Bologna Children's Book Fair told this story in an exhibition accompanied by a bilingual catalogue. We took this a step further, proposing an international contest for illustrations by today’s artists to accompany future publications of Calvino’s works. The exhibition has been a resounding success around the world, going to 30 cities, like Paris, Melbourne, Washington, Bratislava, Ankara, Alexandria...
We’re proud of our achievement, especially since it puts into practice our guiding principle: educating through books and ensuring everyone has access to books from an early age. It is a conviction that runs through all of Calvino’s work where the reader is the protagonist alongside the books s/he reads, broadening her horizons and understanding.

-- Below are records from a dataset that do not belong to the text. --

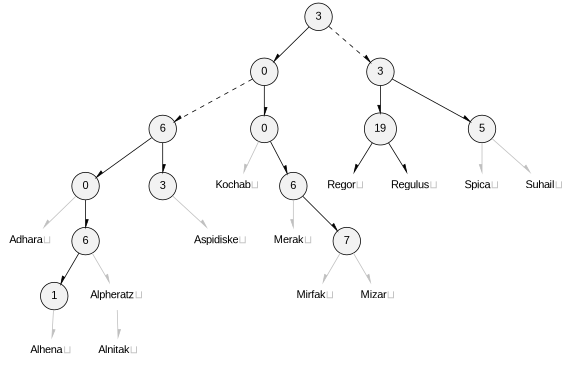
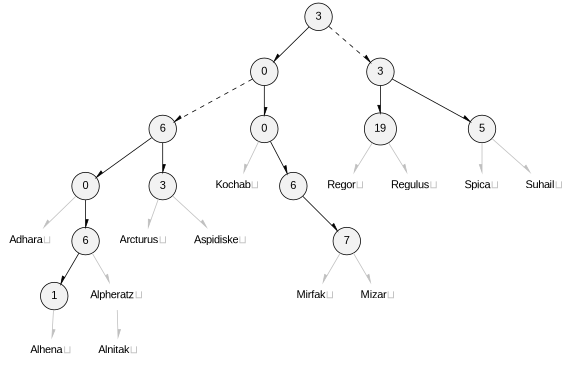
  digraph {
    fontname="Liberation Sans"
    node [fontname="Liberation Sans" shape=none]
    edge [arrowhead=lnormal fontname="Liberation Sans" color=Gray75]
    n1 [fillcolor=Grey95 label=3 shape=circle style=filled]
    n2 [fillcolor=Grey95 label=0 shape=circle style=filled]
    n3 [fillcolor=Grey95 label=3 shape=circle style=filled]
    n4 [fillcolor=Grey95 label=6 shape=circle style=filled]
    n5 [fillcolor=Grey95 label=0 shape=circle style=filled]
    n6 [fillcolor=Grey95 label=19 shape=circle style=filled]
    n7 [fillcolor=Grey95 label=5 shape=circle style=filled]
    n8 [fillcolor=Grey95 label=0 shape=circle style=filled]
    n9 [fillcolor=Grey95 label=3 shape=circle style=filled]
    n10 [label=<Kochab<font color="Gray75">⊔</font>>]
    n11 [fillcolor=Grey95 label=6 shape=circle style=filled]
    n12 [label=<Regor<font color="Gray75">⊔</font>>]
    n13 [label=<Regulus<font color="Gray75">⊔</font>>]
    n14 [label=<Spica<font color="Gray75">⊔</font>>]
    n15 [label=<Suhail<font color="Gray75">⊔</font>>]
    n16 [label=<Adhara<font color="Gray75">⊔</font>>]
    n17 [fillcolor=Grey95 label=6 shape=circle style=filled]
+   n18 [label=<Arcturus<font color="Gray75">⊔</font>>]
    n19 [label=<Aspidiske<font color="Gray75">⊔</font>>]
-   n20 [label=<Merak<font color="Gray75">⊔</font>>]
    n21 [fillcolor=Grey95 label=7 shape=circle style=filled]
    n22 [label=<Mirfak<font color="Gray75">⊔</font>>]
    n23 [label=<Mizar<font color="Gray75">⊔</font>>]
    n24 [fillcolor=Grey95 label=1 shape=circle style=filled]
    n25 [label=<Alpheratz<font color="Gray75">⊔</font>>]
    n26 [label=<Alhena<font color="Gray75">⊔</font>>]
    n27 [label=<Alnitak<font color="Gray75">⊔</font>>]
    n1 -> n2 [arrowhead=rnormal color=""]
    n1 -> n3 [style=dashed color=""]
    n2 -> n4 [arrowhead=rnormal style=dashed color=""]
    n2 -> n5 [color=""]
    n3 -> n6 [arrowhead=rnormal color=""]
    n3 -> n7 [color=""]
    n4 -> n8 [arrowhead=rnormal color=""]
    n4 -> n9 [color=""]
    n5 -> n10 [arrowhead=rnormal]
    n5 -> n11 [color=""]
-   n6 -> n12 [arrowhead=rnormal color=black]
-   n6 -> n13 [color=black]
+   n6 -> n12 [arrowhead=rnormal]
+   n6 -> n13
    n7 -> n14 [arrowhead=rnormal]
    n7 -> n15
    n8 -> n16 [arrowhead=rnormal]
    n8 -> n17 [color=""]
+   n9 -> n18 [arrowhead=rnormal]
    n9 -> n19
-   n11 -> n20 [arrowhead=rnormal]
    n11 -> n21 [color=""]
    n17 -> n24 [arrowhead=rnormal color=""]
    n17 -> n25
    n21 -> n22 [arrowhead=rnormal]
    n21 -> n23
    n24 -> n26
    n25 -> n27
  }
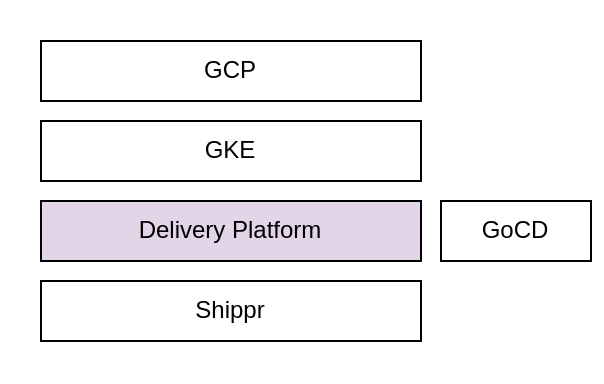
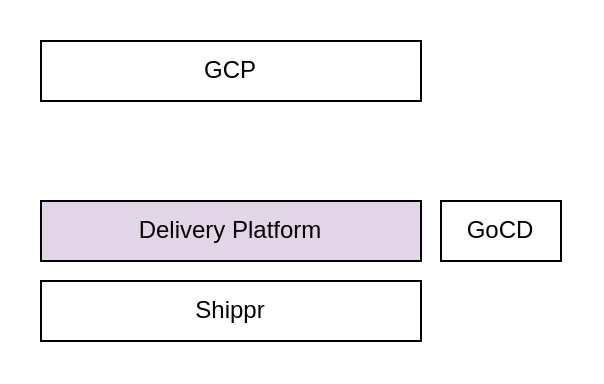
  <mxCell id="0" />
  <mxCell id="1" parent="0" />
- <mxCell id="2" value="&lt;div&gt;GoCD&lt;br&gt;&lt;/div&gt;" style="rounded=0;whiteSpace=wrap;html=1;" vertex="1" parent="1"><mxGeometry x="220" y="100" width="75" height="30" as="geometry" /></mxCell>
- <mxCell id="3" value="GKE" style="rounded=0;whiteSpace=wrap;html=1;" vertex="1" parent="1"><mxGeometry x="20" y="60" width="190" height="30" as="geometry" /></mxCell>
+ <mxCell id="2" value="&lt;div&gt;GoCD&lt;br&gt;&lt;/div&gt;" style="rounded=0;whiteSpace=wrap;html=1;" vertex="1" parent="1"><mxGeometry x="220" y="100" width="60" height="30" as="geometry" /></mxCell>
  <mxCell id="4" value="&lt;div&gt;Shippr&lt;/div&gt;" style="rounded=0;whiteSpace=wrap;html=1;" vertex="1" parent="1"><mxGeometry x="20" y="140" width="190" height="30" as="geometry" /></mxCell>
  <mxCell id="5" value="GCP" style="rounded=0;whiteSpace=wrap;html=1;" vertex="1" parent="1"><mxGeometry x="20" y="20" width="190" height="30" as="geometry" /></mxCell>
  <mxCell id="6" value="&lt;div&gt;Delivery Platform&lt;/div&gt;" style="rounded=0;whiteSpace=wrap;html=1;fillColor=#e1d5e7;" vertex="1" parent="1"><mxGeometry x="20" y="100" width="190" height="30" as="geometry" /></mxCell>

Calvino’s every page carries this message, as do the many illustrations depicting his world – and which, as a connoisseur, he would certainly have loved. In his famous last American lecture included in Six Memos for the Next Millennium, he told his audience how, as a child, he deciphered images before the alphabet. In fact, he was very well acquainted with the world of illustration, and as an adolescent loved drawing caricatures.
Today, Calvino would have celebrated his hundredth birthday, not an impossible feat in this new millennium.
Energised by his irony, intelligence, and life view, we now look to our next exhibition showcasing Italian excellence.